While some radical-right parties registered clear achievements at the polls, going on to form government in countries such as Austria (The Freedom Party) and Italy (The League), others can count remarkable success in pushing mainstream parties to re-tune their positions on migration. Merkel’s coalition in Germany had to revisit its refugee policies to combat the growing threat by the AfD in this year’s election. Likewise, the anti-immigration wing within the Conservative Party in Britain was emboldened following a Brexit referendum that made border security its major point of contention.

Anti-otherness attitudes are not simply a European phenomenon, though, and activists draw attention to widespread xenophobia persisting from Australia to Japan, Argentina to South Africa. The Rohingya crisis of 2017 was described by the United Nations as a “textbook case of ethnic cleansing” as the Myanmar military destroyed whole villages to the ground. The disaster was not provoked by an all-out war or any economic pressures, but the ethnic group was never recognised by the state and was even excluded from a 2014 census with the Rohingya regarded illegal immigrants.

Fear fuels hate

Populist leaders legitimise the natural fear of what is perceived as an out-group and the response turns into hate. The instinct for self-preservation swiftly gives way to hostility and immigrants are easily blamed for social and political difficulties.

“At the end of the day, we’re motivated by resource-distribution,” Rodolfo Mendoza-Denton told Pacific Standard. In his studies stereotypes and intergroup relations, the professor of psychology from the University of California-Berkeley, discovered that faced with a group of newcomers, “the most common human reaction is to hog resources, not to share.”

Immigration presents itself as an easy target for populist movements especially when nations are going through difficult times such as high rates of crime or unemployment. Blaming the other for the country’s problems and promising hard-line solutions is a hallmark of populist leaders worldwide and throughout history.
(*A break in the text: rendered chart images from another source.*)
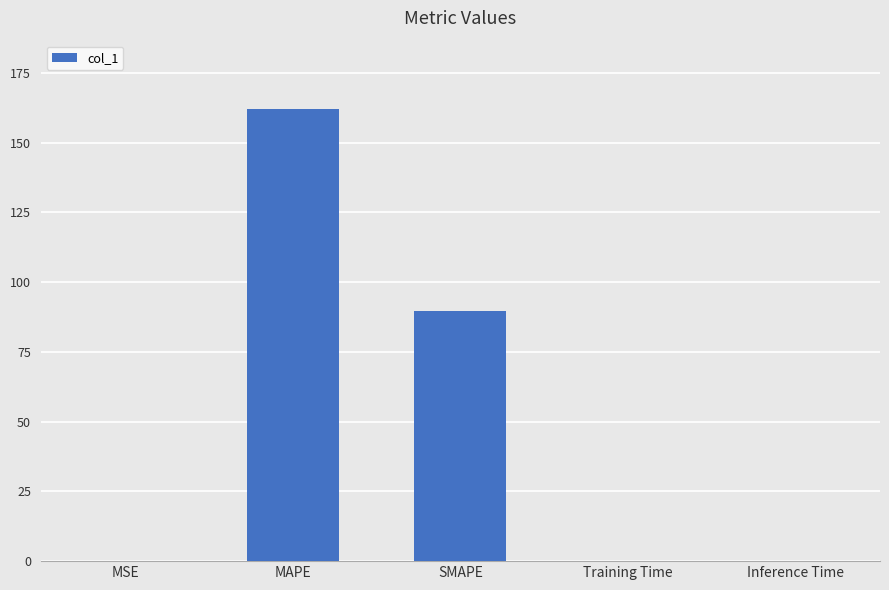

How many distinct data groups are displayed?

1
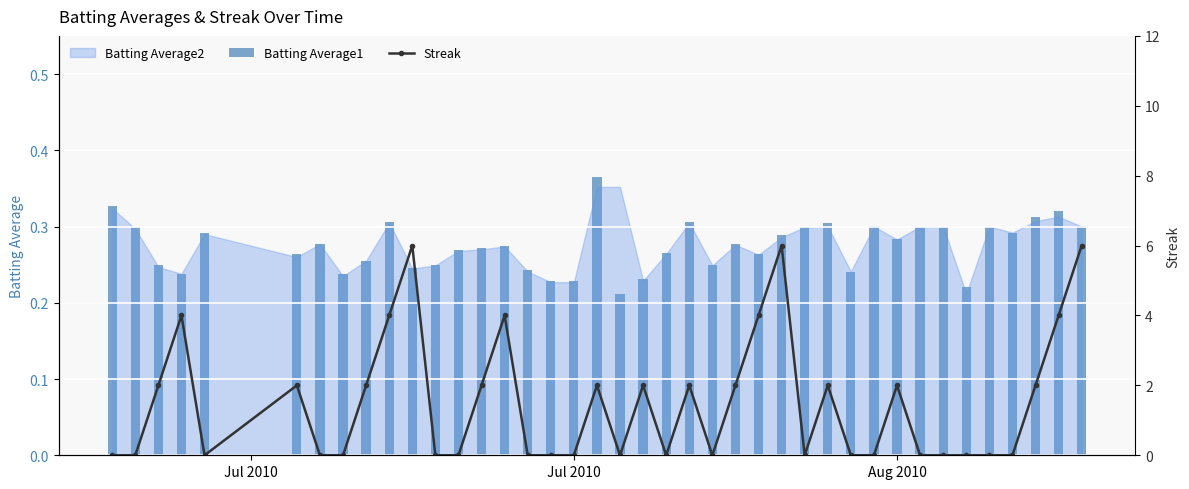

Does the chart contain stacked bars?

No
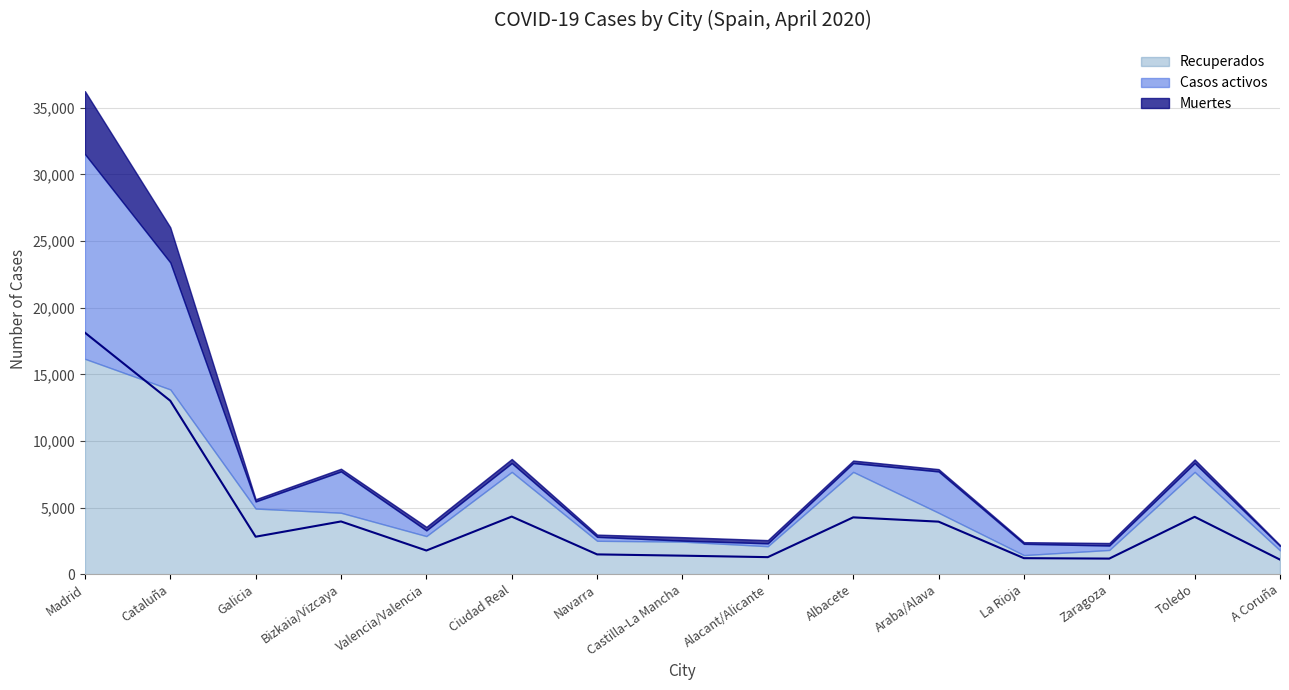

What is the difference between the second highest and minimum values in the Muertes series?

2570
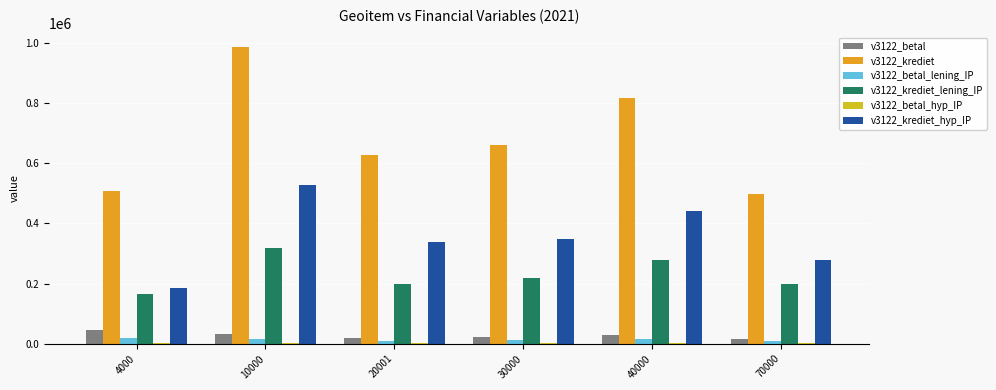

How many data points does each series have?

6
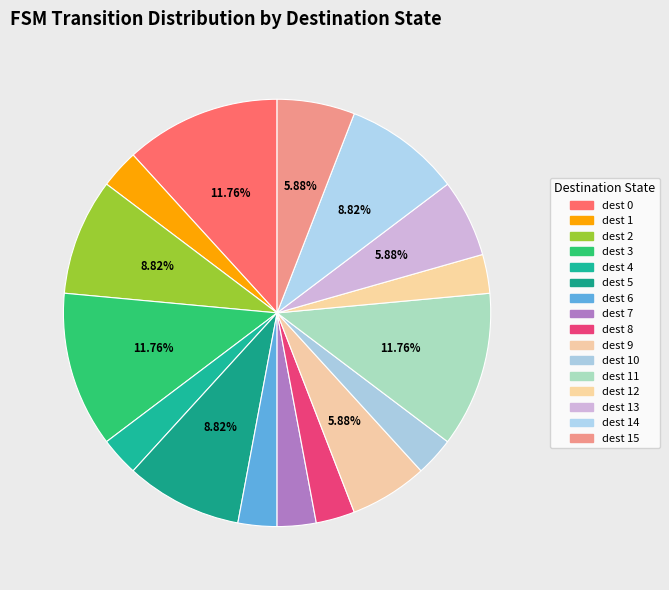

Is there any slice that represents more than half of the pie?

No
“Hate is a unifying factor… it is the common denominator capable of putting together the most different people,” writes Claudia Postelnicescu in Europe’s Journal of Psychology. The researcher based at the University of Tübingen, Germany, said that once an out-group is formed in the minds of people the situation can quickly precipitate to hate.

The belief that immigration brings a surge in violent and property crime has repeatedly been discounted as illusion. Quantitative studies show that in almost all cases refugee resettlement in effect makes communities safer. Immigrants in general tend to engage less in criminal behaviour while they are also less likely to report abuse against them as they seek to keep low profiles as much as possible.
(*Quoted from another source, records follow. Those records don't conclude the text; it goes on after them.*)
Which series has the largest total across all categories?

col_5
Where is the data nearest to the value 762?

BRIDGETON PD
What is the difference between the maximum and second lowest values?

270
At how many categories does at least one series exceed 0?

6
The “Muslim Ban” introduced by the Trump administration rests on the perception that refugees from predominantly Muslim countries pose a more serious terrorist threat. Data analysed by the CATO Institute spanning a 41-year period reveals that the risk of being killed by a refugee in the US is highly improbable (1 in 3.64 billion) while the chance of suffering an attack by an illegal immigrant is even less likely (1 in 10.9 billion). At 1 in 260 million, one can be much more optimistic about hitting the Mega Millions jackpot.

Closing the borders for rationality

Fear of immigration stems from the natural impulse to protect yourself from the unknown, but populist leaders successfully knead the sense of unease and matters of social discontent together to stoke anger and hate. Analysts warn that the threat posed by populism is more real than the threat posed by refugees, but while overcoming fear of immigrants requires a dose of rationality, sentiment may be enough to have us won over by populist slogans.

“Anything goes once you’ve got the popular endorsement with emotions, not rationality,” says Claudia Postelnicescu.

The populist menace leaves centrist parties in a quandary on how to drive a rational message based on hard facts that simultaneously appeals to the rooted feelings of the electorate. The current political landscape in Europe suggests that a satisfactory formula has yet to be developed.